[Items from a data collection]

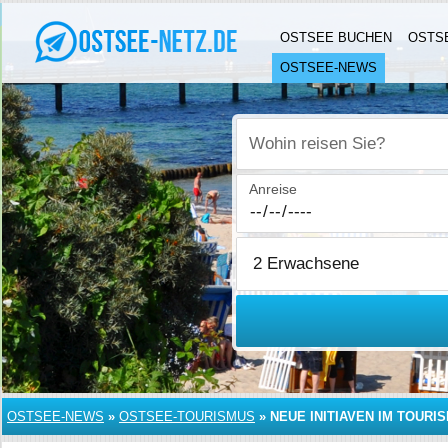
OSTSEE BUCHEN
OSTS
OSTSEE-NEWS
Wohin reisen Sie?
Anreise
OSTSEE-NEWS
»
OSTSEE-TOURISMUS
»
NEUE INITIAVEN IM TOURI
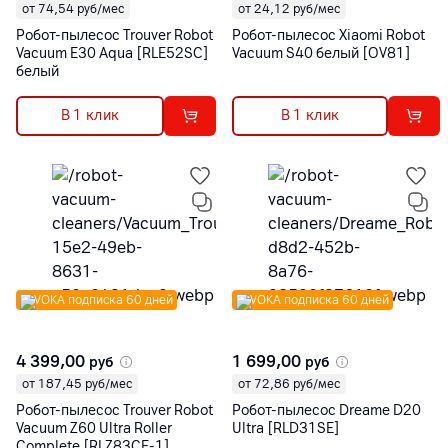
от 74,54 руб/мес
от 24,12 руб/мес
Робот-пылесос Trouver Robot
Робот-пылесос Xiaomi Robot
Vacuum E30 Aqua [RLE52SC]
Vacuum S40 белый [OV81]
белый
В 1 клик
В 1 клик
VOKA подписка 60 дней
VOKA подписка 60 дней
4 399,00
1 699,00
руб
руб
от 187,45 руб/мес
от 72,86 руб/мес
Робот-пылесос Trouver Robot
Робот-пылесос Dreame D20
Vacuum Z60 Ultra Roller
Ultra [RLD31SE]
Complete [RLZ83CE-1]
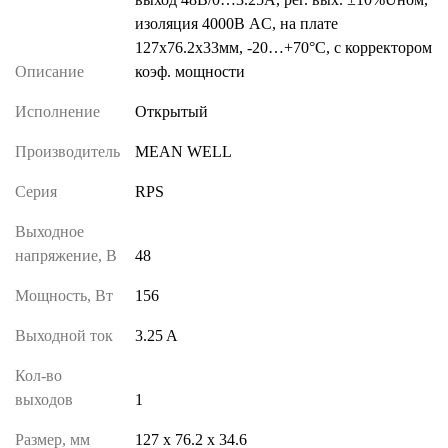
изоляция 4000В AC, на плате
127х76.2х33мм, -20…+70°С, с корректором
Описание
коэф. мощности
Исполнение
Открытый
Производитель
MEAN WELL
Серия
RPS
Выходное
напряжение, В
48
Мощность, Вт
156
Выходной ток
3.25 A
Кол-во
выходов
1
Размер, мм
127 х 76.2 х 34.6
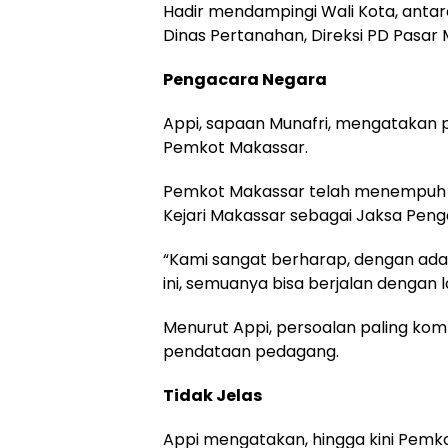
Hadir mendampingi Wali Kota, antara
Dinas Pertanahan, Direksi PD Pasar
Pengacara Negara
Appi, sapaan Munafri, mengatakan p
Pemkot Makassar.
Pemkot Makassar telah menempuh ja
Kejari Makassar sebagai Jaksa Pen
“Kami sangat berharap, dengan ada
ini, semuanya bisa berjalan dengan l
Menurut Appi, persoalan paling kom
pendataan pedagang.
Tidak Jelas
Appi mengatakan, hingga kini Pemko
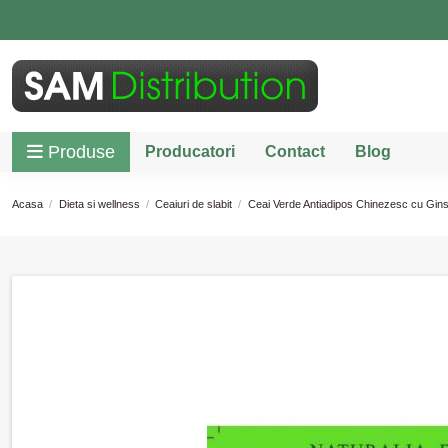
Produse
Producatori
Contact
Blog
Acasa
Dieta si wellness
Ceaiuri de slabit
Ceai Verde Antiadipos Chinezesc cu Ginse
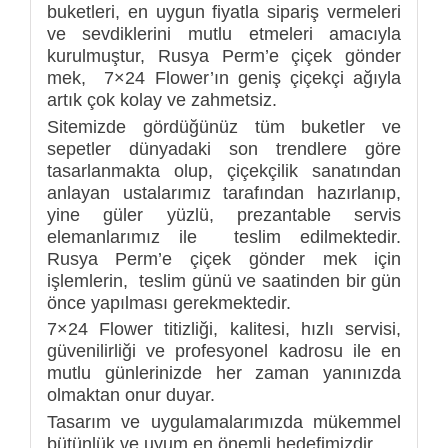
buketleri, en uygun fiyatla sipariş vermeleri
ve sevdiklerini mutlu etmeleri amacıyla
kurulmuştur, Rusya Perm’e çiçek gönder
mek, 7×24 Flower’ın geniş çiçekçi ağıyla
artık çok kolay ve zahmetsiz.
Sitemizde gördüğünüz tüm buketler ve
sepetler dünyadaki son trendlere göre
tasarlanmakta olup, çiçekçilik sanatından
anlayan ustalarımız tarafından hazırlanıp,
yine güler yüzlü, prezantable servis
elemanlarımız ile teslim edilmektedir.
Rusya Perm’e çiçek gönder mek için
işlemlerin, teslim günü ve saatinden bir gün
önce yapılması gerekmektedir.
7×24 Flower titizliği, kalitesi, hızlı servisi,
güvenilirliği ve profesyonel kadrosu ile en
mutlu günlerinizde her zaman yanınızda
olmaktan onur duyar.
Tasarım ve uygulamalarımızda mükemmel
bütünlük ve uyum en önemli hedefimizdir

...

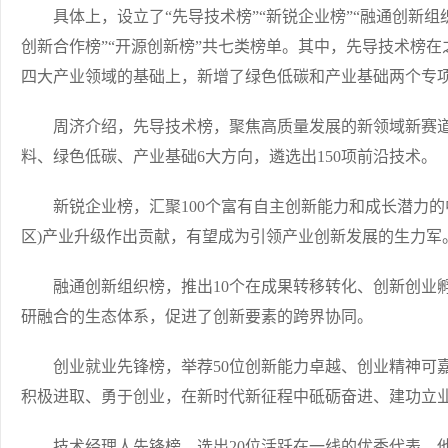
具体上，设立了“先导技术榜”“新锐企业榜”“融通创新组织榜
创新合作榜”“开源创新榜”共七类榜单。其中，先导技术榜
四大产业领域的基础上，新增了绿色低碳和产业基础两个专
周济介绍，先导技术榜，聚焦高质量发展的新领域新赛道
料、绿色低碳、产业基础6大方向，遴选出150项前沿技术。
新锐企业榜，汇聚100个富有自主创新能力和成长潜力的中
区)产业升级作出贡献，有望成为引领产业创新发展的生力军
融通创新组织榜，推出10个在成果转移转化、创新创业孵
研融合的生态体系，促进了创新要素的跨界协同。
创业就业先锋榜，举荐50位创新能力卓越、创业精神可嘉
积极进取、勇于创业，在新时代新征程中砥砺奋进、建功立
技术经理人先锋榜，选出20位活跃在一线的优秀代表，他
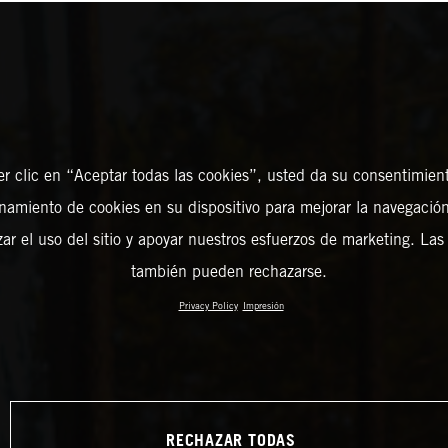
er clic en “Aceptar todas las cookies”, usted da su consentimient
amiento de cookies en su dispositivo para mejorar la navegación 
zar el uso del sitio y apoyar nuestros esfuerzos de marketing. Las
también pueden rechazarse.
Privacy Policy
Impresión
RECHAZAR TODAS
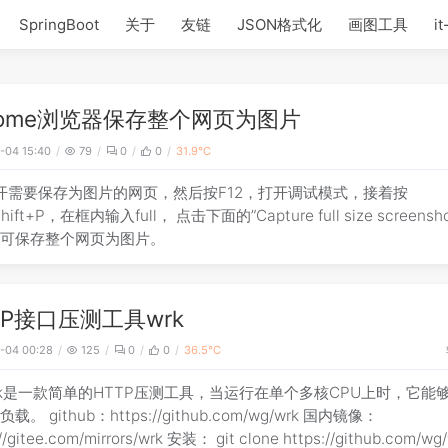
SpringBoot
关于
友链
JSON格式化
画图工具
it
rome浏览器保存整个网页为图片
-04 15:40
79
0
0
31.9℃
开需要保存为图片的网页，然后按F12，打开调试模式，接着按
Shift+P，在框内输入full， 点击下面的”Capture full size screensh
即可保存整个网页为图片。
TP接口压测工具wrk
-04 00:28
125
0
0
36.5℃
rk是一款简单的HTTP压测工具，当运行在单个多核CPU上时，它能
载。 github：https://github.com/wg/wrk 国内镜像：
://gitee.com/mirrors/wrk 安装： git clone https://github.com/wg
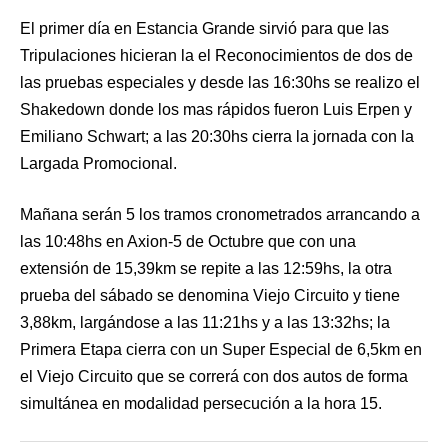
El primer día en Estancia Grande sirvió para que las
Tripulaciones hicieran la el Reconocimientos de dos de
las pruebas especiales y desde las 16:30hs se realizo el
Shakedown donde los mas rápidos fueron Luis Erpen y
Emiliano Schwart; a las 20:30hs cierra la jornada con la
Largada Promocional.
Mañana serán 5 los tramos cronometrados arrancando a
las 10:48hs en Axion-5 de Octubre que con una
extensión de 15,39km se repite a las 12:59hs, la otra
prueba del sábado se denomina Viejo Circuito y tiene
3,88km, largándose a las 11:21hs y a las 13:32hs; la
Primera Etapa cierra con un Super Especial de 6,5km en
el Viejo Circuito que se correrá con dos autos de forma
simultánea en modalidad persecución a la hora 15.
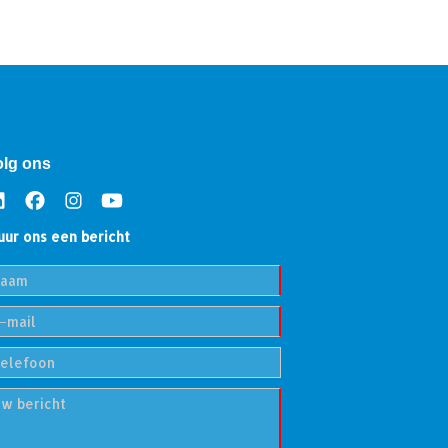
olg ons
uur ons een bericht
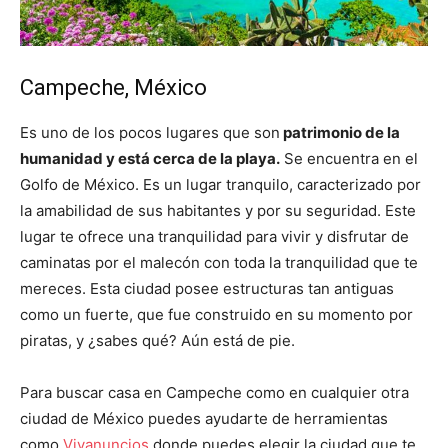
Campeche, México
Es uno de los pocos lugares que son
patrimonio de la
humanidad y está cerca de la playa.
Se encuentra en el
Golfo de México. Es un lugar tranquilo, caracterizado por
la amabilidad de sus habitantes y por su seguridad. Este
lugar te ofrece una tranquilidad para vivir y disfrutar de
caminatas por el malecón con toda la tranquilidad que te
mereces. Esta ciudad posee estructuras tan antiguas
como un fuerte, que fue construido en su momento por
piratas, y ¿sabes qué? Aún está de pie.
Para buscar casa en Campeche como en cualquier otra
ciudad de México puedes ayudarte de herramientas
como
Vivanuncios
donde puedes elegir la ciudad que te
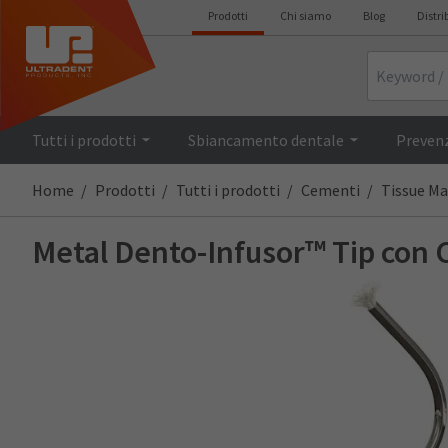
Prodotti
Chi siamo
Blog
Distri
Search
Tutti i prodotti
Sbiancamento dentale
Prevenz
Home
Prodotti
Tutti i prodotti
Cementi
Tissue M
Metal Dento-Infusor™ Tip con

--

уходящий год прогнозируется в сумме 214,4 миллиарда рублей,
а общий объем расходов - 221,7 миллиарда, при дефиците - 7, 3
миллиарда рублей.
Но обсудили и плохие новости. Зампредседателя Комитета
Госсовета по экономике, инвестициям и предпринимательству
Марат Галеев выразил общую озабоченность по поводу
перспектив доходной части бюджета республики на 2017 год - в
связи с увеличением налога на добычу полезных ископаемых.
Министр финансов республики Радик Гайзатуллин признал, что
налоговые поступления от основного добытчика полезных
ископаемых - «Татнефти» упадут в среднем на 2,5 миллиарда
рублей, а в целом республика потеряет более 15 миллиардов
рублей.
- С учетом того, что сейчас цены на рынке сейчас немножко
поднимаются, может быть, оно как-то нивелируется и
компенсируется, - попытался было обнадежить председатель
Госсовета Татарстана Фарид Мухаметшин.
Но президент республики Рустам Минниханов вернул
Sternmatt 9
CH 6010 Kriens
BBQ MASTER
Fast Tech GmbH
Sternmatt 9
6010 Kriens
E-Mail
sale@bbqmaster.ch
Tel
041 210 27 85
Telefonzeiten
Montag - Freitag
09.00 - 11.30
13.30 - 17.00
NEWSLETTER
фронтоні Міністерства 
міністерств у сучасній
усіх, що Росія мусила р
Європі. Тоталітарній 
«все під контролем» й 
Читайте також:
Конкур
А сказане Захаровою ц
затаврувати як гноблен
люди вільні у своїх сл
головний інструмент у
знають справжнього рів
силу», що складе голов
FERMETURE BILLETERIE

◆ How to complete this task
In the part that opens with the line containing "OSTSEE BUCHEN" and closes with the line containing "NEUE INITIAVEN IM TOURI", swap "Anreise" for "Abreise" and write those lines out again with nothing else changed.

◆ Task response
OSTSEE BUCHEN
OSTS
OSTSEE-NEWS
Wohin reisen Sie?
Abreise
OSTSEE-NEWS
»
OSTSEE-TOURISMUS
»
NEUE INITIAVEN IM TOURI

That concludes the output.